In the grand tradition of musical theater adaptations, it ends up being the smaller parts you remember most, and wish received more screen time—Fey is great of course, playing a role she’s written herself and sat with for the twenty years that followed, but Jon Hamm as a sex-ed teacher, Jenna Fischer as Cady’s supportive mom, and Tim Meadows, also reprising his role as the school principal Ron Duvall, are integral touches that you’ll wish could have been fleshed out more. One aspect that’s featured aplenty, and to less successful avail, is the superfluous use of screens—extended montages of images and noise that use TikTok, Instagram, and YouTube posts and videos—that appear anytime there’s a peak in the action or a character does something shocking or unexpected or an occasion goes horribly wrong, as in Regina getting splashed with water during homecoming pictures, coining a wet makeup look for the following weeks, or her annual ritual of the “Jingle Bell Rock” dance that ends in collapse. The gimmick worked wonders in the stage production of “Dear Evan Hansen,” which was later translated to less effective terms in the proceeding 2021 movie, but it feels like an incredibly transactional choice here, a simple method of depicting the passage of time that doesn’t elevate our knowledge of character motives, changes, piques, or the like. What it does do is give us all a painful reminder of the culture of mass media and what it chooses to highlight, which is often the failures and pratfalls of those we deem important or famous. Of course, that’s probably the point—“Mean Girls” is built around the idea of hate for hate’s sake, and preventing poor speech about a friend behind their back—which, I suppose, means the film is getting its message across.

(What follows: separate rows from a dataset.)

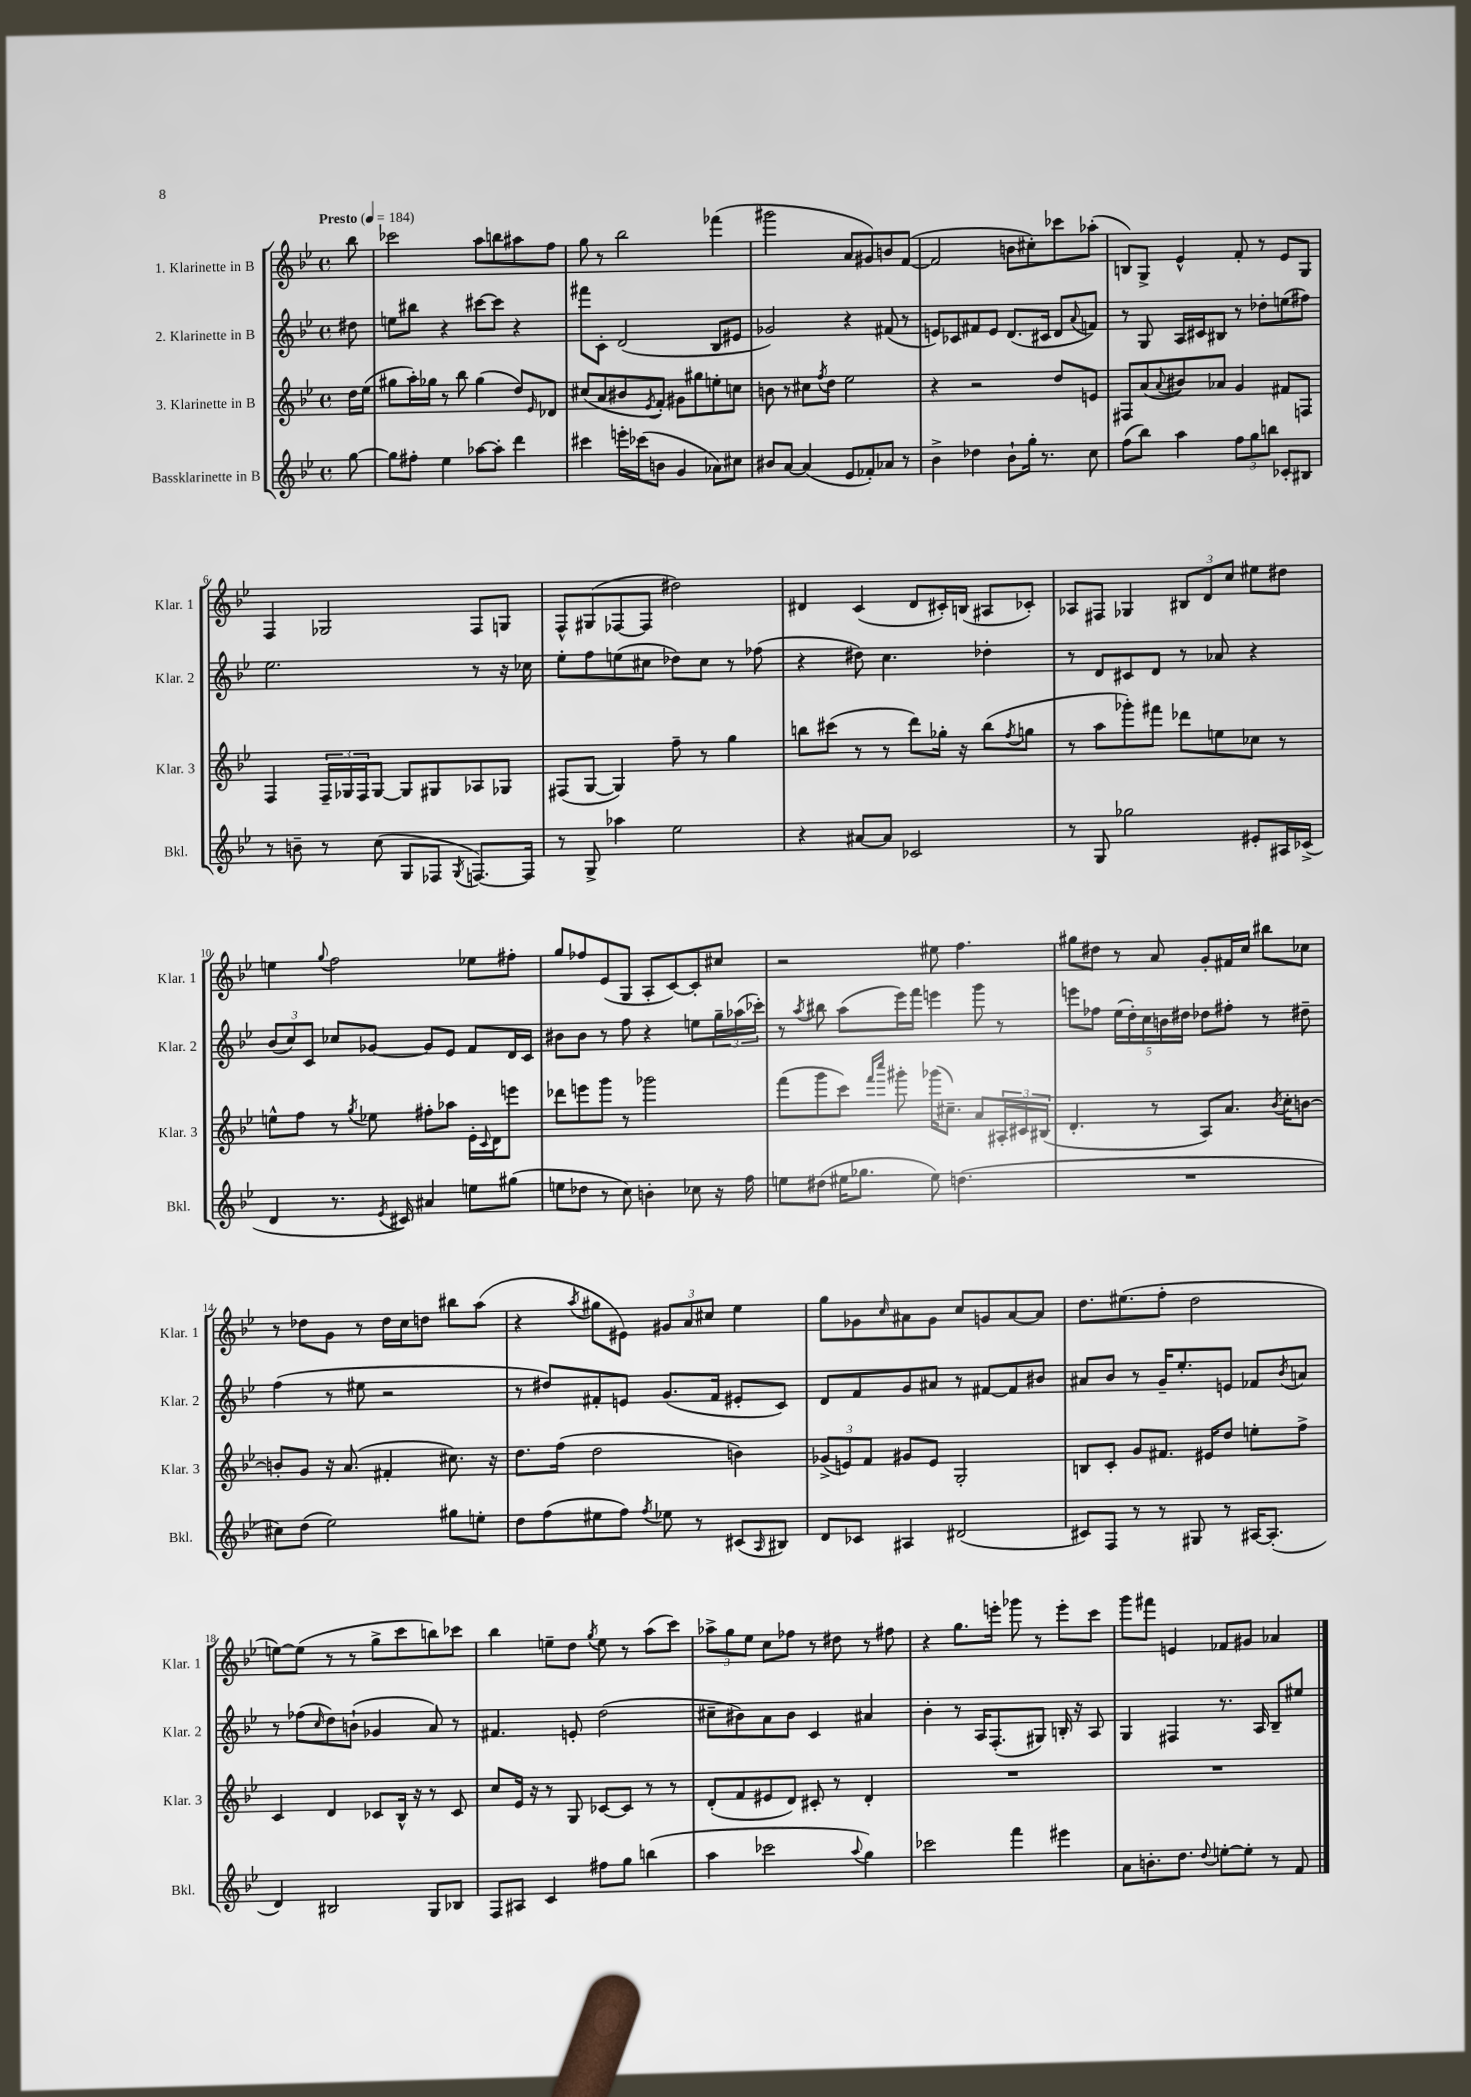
<<
\new StaffGroup <<
\new Staff = "s0" \with { instrumentName = "1. Klarinette in B" shortInstrumentName = "Klar. 1" } {
    \clef treble \key bes \major \defaultTimeSignature \time 4/4 \partial 8 \tempo "Presto" 4 = 184
    bes''8 |
    ces'''2 a''8 b''8 ais''8 f''8 |
    g''8 r8 bes''2 fes'''4( |
    gis'''2 a'8 gis'8) b'8 f'8~( |
    f'2 b'8 cis''8-.) ces'''8 aes''8-.( |
    b8) g8-> ees'4-^ f'8-. r8 ees'8 g8 |
    f4 ges2 f8 g8 |
    f8-^ gis8( fes8~ fes8 dis''2) |
    dis'4 c'4( dis'8 cis'16-.) b16( ais8 ces'8-.) |
    aes8 fis8 ges4 \tuplet 3/2 { bis8 d'8 c''8 } eis''8 dis''8 |
    e''4 \appoggiatura { g''8 } f''2 ees''8 fis''8-. |
    g''8 fes''8 ees'8( g8 a8-. c'8~) c'8-. cis''8 |
    r2 eis''8 f''4. |
    gis''8 dis''8 r8 a'8 g'8-. fis'16 c''16 bis''8 ces''8 |
    r8 des''8 g'8 r8 des''16 c''16 d''8 bis''8 a''8( |
    r4 \acciaccatura { a''8 } gis''8 eis'8) \tuplet 3/2 { gis'8 a'8 cis''8 } ees''4 |
    g''8 ges'8 \grace { c''16 } ais'8 ges'8 c''8 g'8 ais'8~ ais'8 |
    d''8. eis''8.( f''8-. d''2 |
    e''8~) e''8( r8 r8 g''8-> c'''8 b''8) ces'''8 |
    bes''4 e''8-- d''8 \acciaccatura { g''8 } e''8 r8 a''8( c'''8) |
    \tuplet 3/2 { aes''8-> g''8 ees''8 } c''8 fes''8 r8 dis''8 r8 fis''8 |
    r4 g''8. e'''16-. ges'''8 r8 e'''8-. c'''8 |
    g'''8 fis'''8 e'4 fes'8 gis'8 aes'4 \bar "|." |
}
\new Staff = "s1" \with { instrumentName = "2. Klarinette in B" shortInstrumentName = "Klar. 2" } {
    \clef treble \key bes \major \defaultTimeSignature \time 4/4 \partial 8
    dis''8 |
    e''8 bis''8 r4 cis'''8~ cis'''8 r4 |
    fis'''8 c'8-. d'2( bes8 eis'8 |
    ges'2) r4 fis'8( r8 |
    e'8) ces'8 fis'8 e'8 d'8.( cis'16 d'8 \appoggiatura { a'8 } f'8) |
    r8 g8 a16 cis'16 bis8 r8 des''8-. e''8( fis''8) |
    ees''2. r8 r16 ces''16 |
    ees''8-. f''8 e''8( cis''8 des''8) cis''8 r8 fes''8( |
    r4 dis''8) c''4. des''4-. |
    r8 d'8 cis'8 d'8 r8 aes'8 r4 |
    \tuplet 3/2 { bes'8( c''8) c'8 } ces''8 ges'8~ ges'8 ees'8 f'8 d'16 c'16 |
    bis'8 bis'8 r8 f''8 r4 e''8 \tuplet 3/2 { g''16-- aes''16( ces'''16-.) } |
    r8 \acciaccatura { a''8 } bis''8 a''8( ees'''16) f'''16 e'''4 g'''8 r8 |
    e'''8 fes''8 \tuplet 5/4 { ees''16( d''16-.) c''16 b'16 dis''16 } des''8 fis''8-. r8 dis''8-- |
    f''4( r8 eis''8 r2 |
    r8 dis''8) fis'8-. e'8 g'8.( fis'16 eis'8-. c'8) |
    d'8 f'8 g'8 ais'8 r8 fis'8~ fis'8 bis'8 |
    ais'8 bes'8 r8 g'16-- ees''8.-. e'8 fes'8 \acciaccatura { bes'8 } a'8 |
    r8 fes''8( \grace { c''16 } d''8) b'8-!( ges'4 a'8) r8 |
    fis'4. e'8-. d''2( |
    cis''8-- bis'8) a'8 bis'8 c'4 ais'4 |
    bes'4-. r8 a16 f8.-.( gis8) b16-. r16 a8 |
    g4 fis4 r8. a16 bes8-- eis''8 \bar "|." |
}
\new Staff = "s2" \with { instrumentName = "3. Klarinette in B" shortInstrumentName = "Klar. 3" } {
    \clef treble \key bes \major \defaultTimeSignature \time 4/4 \partial 8
    d''16 ees''16( |
    gis''8 a''16-.) ges''16 r8 bes''8 ges''4( d''8) \grace { ees'16 } des'8 |
    cis''8( a'8 bis'8 \acciaccatura { ees'8 } f'8-.) gis'8 gis''8 e''8-. c''8 |
    b'8 r8 cis''8 \acciaccatura { f''8 } d''8 ees''2 |
    r4 r2 d''8 e'8 |
    fis8 a'8( \appoggiatura { a'8 } bis'8) aes'8 g'4 fis'8 f8 |
    f4 \tuplet 3/2 { f16-- ges16 f16 } ges8~ ges8 gis8 aes8 ges8 |
    fis8( g8~ g4) f''8-- r8 g''4 |
    b''8 cis'''8( r8 r8 d'''8) ges''16-. r16 b''8( \acciaccatura { f''8 } g''8 |
    r8 a''8 ges'''8-.) fis'''8 des'''8 e''8 ces''8 r8 |
    e''8-^ f''8 r8 \acciaccatura { g''8 } ees''8 fis''8-. aes''8 ees'16-. \appoggiatura { c'8 } d'16 e'''8 |
    des'''8 e'''8 g'''8 r8 ges'''2 |
    f'''8( g'''8 c'''8) \grace { f'''16 c''''16 } gis'''8-. ges'''16( cis''8.--) a'8 \tuplet 3/2 { ais16-. cis'16 bis16( } |
    d'4.-. r8 a8) a'8. \acciaccatura { bes'8 } c''16-. b'8~ |
    b'8-. g'8 r16 a'8.( fis'4-. cis''8.) r16 |
    d''8. f''16( d''2 b'4) |
    \tuplet 3/2 { ges'8->( e'8) f'8 } gis'8 e'8 g2-. |
    b8 c'8-. g'8 fis'8. eis'16 d''8 e''8-. f''8-> |
    c'4 d'4 ces'8 bes16-^ r16 r8 ces'8 |
    c''8 ees'16 r16 r8 g8 ces'8~ ces'8 r8 r8 |
    d'8-.( f'8 eis'8 d'8) cis'8-. r8 d'4-. |
    R1 |
    R1 \bar "|." |
}
\new Staff = "s3" \with { instrumentName = "Bassklarinette in B" shortInstrumentName = "Bkl." } {
    \clef treble \key bes \major \defaultTimeSignature \time 4/4 \partial 8
    g''8~ |
    g''8 fis''8-. ees''4 aes''8~ aes''8-. d'''4 |
    cis'''4 e'''16-. ces'''16( b'8 g'4 aes'8) cis''8 |
    bis'8 a'8~ a'4( ees'8 fes'8-.) aes'8 r8 |
    bes'4-> des''4 bes'8-! g''16-. r8. c''8 |
    f''8( bes''8) a''4 \tuplet 3/2 { f''8 g''8 b''8 } ces'8-. bis8 |
    r8 b'8-- r8 c''8( g8 fes8 \acciaccatura { g8 } f8.~) f16 |
    r8 g8-> aes''4 ees''2 |
    r4 ais'8~ ais'8 ces'2 |
    r8 g8 ges''2 eis'8-. ais16 ces'16->( |
    d'4 r8. \acciaccatura { ees'8 } cis'16) ais'4 e''8 gis''8( |
    e''8 des''8 r8 c''8) b'4-. ces''8 r16 f''16 |
    e''8 dis''8( eis''16 ges''8. eis''8) d''4.( |
    R1 |
    cis''8) d''8( ees''2) gis''8 e''8-. |
    d''8 f''8( eis''8 f''8) \acciaccatura { f''8 } ees''8 r8 cis'8( \grace { a16 } bis8) |
    d'8 ces'8 ais4 dis'2( |
    cis'8) f8 r8 r8 gis8 r8 ais16~ ais8.-.( |
    d'4) bis2 g8 bes8 |
    f8 ais8 c'4 fis''8 g''8 b''4( |
    a''4 ces'''2 \appoggiatura { a''8 } g''4) |
    ces'''2 f'''4 eis'''4 |
    a'8 b'8.-. d''8. \appoggiatura { d''8 } e''8~-. e''8-. r8 f'8 \bar "|." |
}
>>
>>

But I’ve just got a feeling that a movie this cultured could have found smarter ways to unpack its themes, especially considering how well the rest of it is composed. In a sense, this is another story of the powerful one-percent (just check out the George family’s mansion) subjugating those they see as inferior because they’ve just been lucky enough to have it made. That’s always been a sort of secondary message to the “Mean Girls” storyline, but it reads even more relevant now. Admittedly, we didn’t really need a new adaptation of this fable in 2024, despite the fact that it is the original’s 20th anniversary, but it’s nice that we do have one, regardless of cynics who hate the spontaneous nature of musicals and think that solitary market should have died off long ago. Those things all buy into why the odds weren’t really in this movie’s favor, but Fey pushes through. When life gives you lemons, make lemonade.


Now playing in theaters.


 

"Mean Girls" is rated PG-13 for sexual material, strong language, and teen drinking.